5) this paper was entitled "Hide and Seek: Playing with Visibility" which discussed the notion of hiding in plain sight and was presented by Rose Butler and Becky Shaw of the Sheffield Hallam University.

This was a discussion around the concept and thoughts on visibility in both public spaces and private spaces. What makes art in public spaces, and what makes something that is usually hidden, "visible"?

It asked the question is Utopia a "non-space"? The context of this thought is vital here, and this notion requires a critical context of the actual space being inhabited within that particular moment to define one's behaviour while within that space.

This was delineated further because, as a "seeker", one's perception and sensation are far more vulnerable than that of the "Hider".

In order to carry out experiments in this concept, the artists immersed themselves (what is alien to them), within the space of a hospital training ward. They went on to film the idea of playing hide and seek within the nursing research school, (which is a simulated ward of a general hospital). How humans interact with each other in such a space very much depends upon their own authority to be in that place.

These ideas were explored by Walter Benjamin and discussed in his book "The Arcades."

What these two artists from Sheffield Hallam University were attempting to do, was to problematize the ideas of visibility; the invisibility of visible and the perceptible legitimacy.

6) In the final lecture, Boris Oicherman and Laura Steenberge from the Department of art and art history and the Department of music, of the Stanford University, USA, provided an interesting paper entitled "49 Days for Space: Reflections on an Experiment in Public Learning".

The public face of learning in a particular learning environment of the University was investigated in these collaborative works between an artist and musician. The space in question was made from the utilisation of public space within the University, which in this case was an open corridor to the new Stanford Art building.

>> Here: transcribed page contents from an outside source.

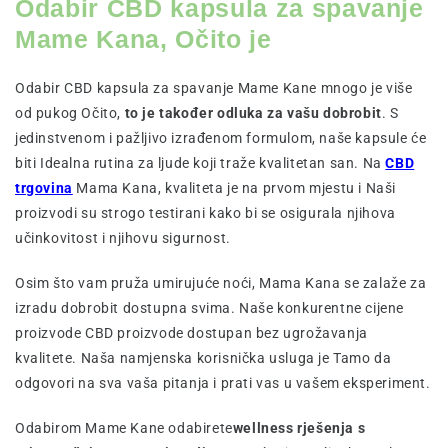
Odabir CBD kapsula za spavanje
Mame Kana, Očito je
Odabir CBD kapsula za spavanje Mame Kane mnogo je više
od pukog Očito,
to je također odluka za vašu dobrobit
. S
jedinstvenom i pažljivo izrađenom formulom, naše kapsule će
biti Idealna rutina za ljude koji traže kvalitetan san. Na
CBD
trgovina
Mama Kana, kvaliteta je na prvom mjestu i Naši
proizvodi su strogo testirani kako bi se osigurala njihova
učinkovitost i njihovu sigurnost.
Osim što vam pruža umirujuće noći, Mama Kana se zalaže za
izradu dobrobit dostupna svima. Naše konkurentne cijene
proizvode CBD proizvode dostupan bez ugrožavanja
kvalitete. Naša namjenska korisnička usluga je Tamo da
odgovori na sva vaša pitanja i prati vas u vašem eksperiment.
Odabirom Mame Kane odabirete
wellness rješenja s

Within this purpose-built architecture, there are series of glass walls that divide the learning space from the transit space for students and lecturers. Along a particular series of walls that were 25 m long, each one was rigged up with wall mounted surface microphones that had been bonded to the glass, which worked in tandem with similar output speakers also bonded to the glass to in effect make the walls playback into the public corridor.

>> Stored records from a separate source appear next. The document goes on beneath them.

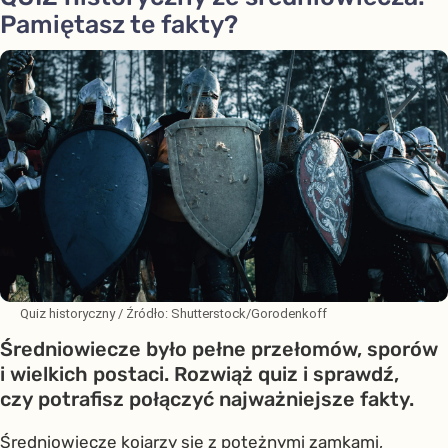
Pamiętasz te fakty?
Quiz historyczny
/ Źródło:
Shutterstock/Gorodenkoff
Średniowiecze było pełne przełomów, sporów
i wielkich postaci. Rozwiąż quiz i sprawdź,
czy potrafisz połączyć najważniejsze fakty.
Średniowiecze kojarzy się z potężnymi zamkami,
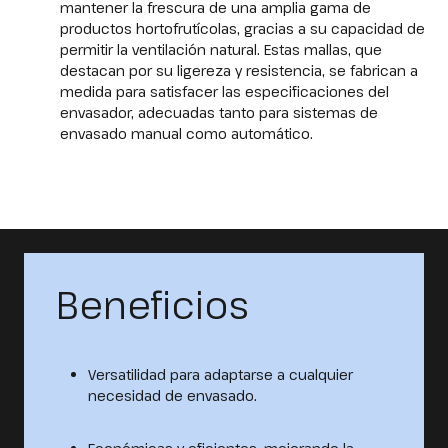
mantener la frescura de una amplia gama de
productos hortofrutícolas, gracias a su capacidad de
permitir la ventilación natural. Estas mallas, que
destacan por su ligereza y resistencia, se fabrican a
medida para satisfacer las especificaciones del
envasador, adecuadas tanto para sistemas de
envasado manual como automático.
Beneficios
Versatilidad para adaptarse a cualquier
necesidad de envasado.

They then did a kind of performance act of "public learning", spanning over a period of 49 days by getting the artist, Boris, to learn how to play the guitar, under the tuition of Laura. Performed while situated within this public corridor, and then at the same time, or slightly later, representing the results of the learning back into the same space. This created a kind of soundscape that merged with the background sounds that would typically be emanating from the street in the public space at large.

In conclusion, the whole performance was in effect "democratising the production of knowledge".